Construction Accident - Slip and Fall

WRSH partner Kenneth Halperin obtained a settlement in the amount of $1,050,000 and a waiver of the client’s $237,000 workers’ compensation lien for a 47-year-old carpenter who was injured on a construction site.

The accident in question occurred while the plaintiff was in the process of removing timbers from a crane pontoon, necessitated by the fact that the crane had ceased operating. While he was in the course of performing his duties, he slipped and fell on a slippery surface that consisted of grease and/or oil left over from the crane. We alleged that this slipping hazard constituted a violation of the New York State Industrial Code.

The defendants argued that since the oil and/or grease came from the crane and was required for use of the crane, even though it was inoperable, the grease and/or oil were required to be there and thus there was no violation. Additionally, they had in their possession a statement from the plaintiff that was prepared by him after the accident wherein he did not mention the specific substances that caused him to fall. We argued that this was of no moment because at the time plaintiff was merely describing what happened in general terms and not preparing for litigation where he would have thought or considered to put down every detail.

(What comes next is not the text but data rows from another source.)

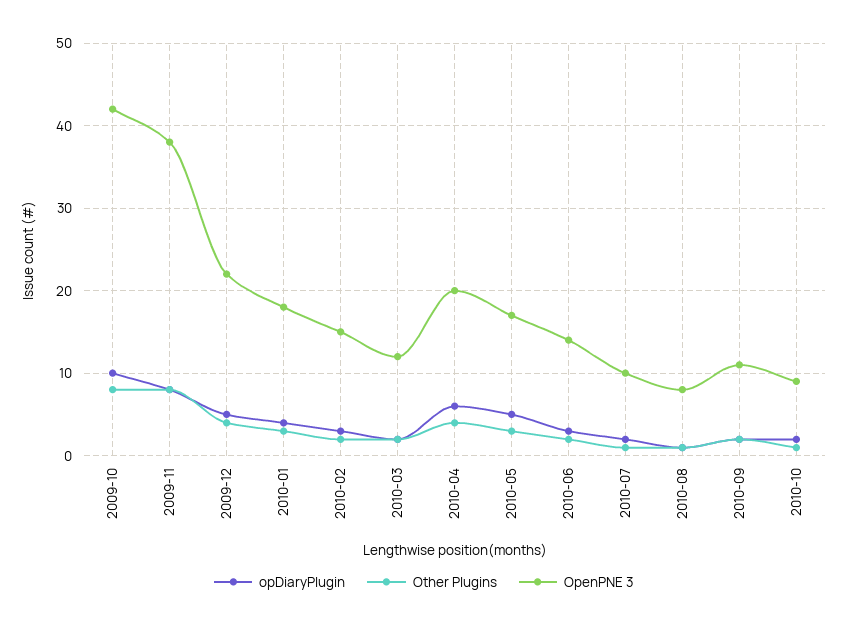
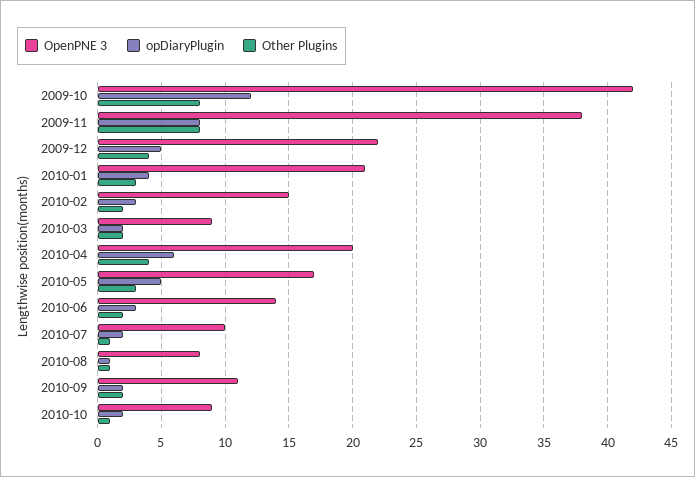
  {
    "opDiaryPlugin": {
-     "2009-10": 10,
+     "2009-10": 12,
      "2009-11": 8,
      "2009-12": 5,
      "2010-01": 4,
      "2010-02": 3,
      "2010-03": 2,
      "2010-04": 6,
      "2010-05": 5,
      "2010-06": 3,
      "2010-07": 2,
      "2010-08": 1,
      "2010-09": 2,
      "2010-10": 2
    },
    "Other Plugins": {
      "2009-10": 8,
      "2009-11": 8,
      "2009-12": 4,
      "2010-01": 3,
      "2010-02": 2,
      "2010-03": 2,
      "2010-04": 4,
      "2010-05": 3,
      "2010-06": 2,
      "2010-07": 1,
      "2010-08": 1,
      "2010-09": 2,
      "2010-10": 1
    },
    "OpenPNE 3": {
      "2009-10": 42,
      "2009-11": 38,
      "2009-12": 22,
-     "2010-01": 18,
+     "2010-01": 21,
      "2010-02": 15,
-     "2010-03": 12,
+     "2010-03": 9,
      "2010-04": 20,
      "2010-05": 17,
      "2010-06": 14,
      "2010-07": 10,
      "2010-08": 8,
      "2010-09": 11,
      "2010-10": 9
    }
  }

In fact, he was able to work for several days after the accident until the pain finally prevented him from continuing.

At the time of the settlement, motions on behalf of the general contractor and crane company to dismiss the plaintiff’s case were pending before the Court.

As a result of the accident, plaintiff underwent two surgeries to his lower back. Plaintiff did have a long-standing history for over thirty (30) years of pain in his lower back that required intermittent treatment. We argued that despite this, he was able to work in construction and that the accident made his condition worse and necessitated the two surgeries.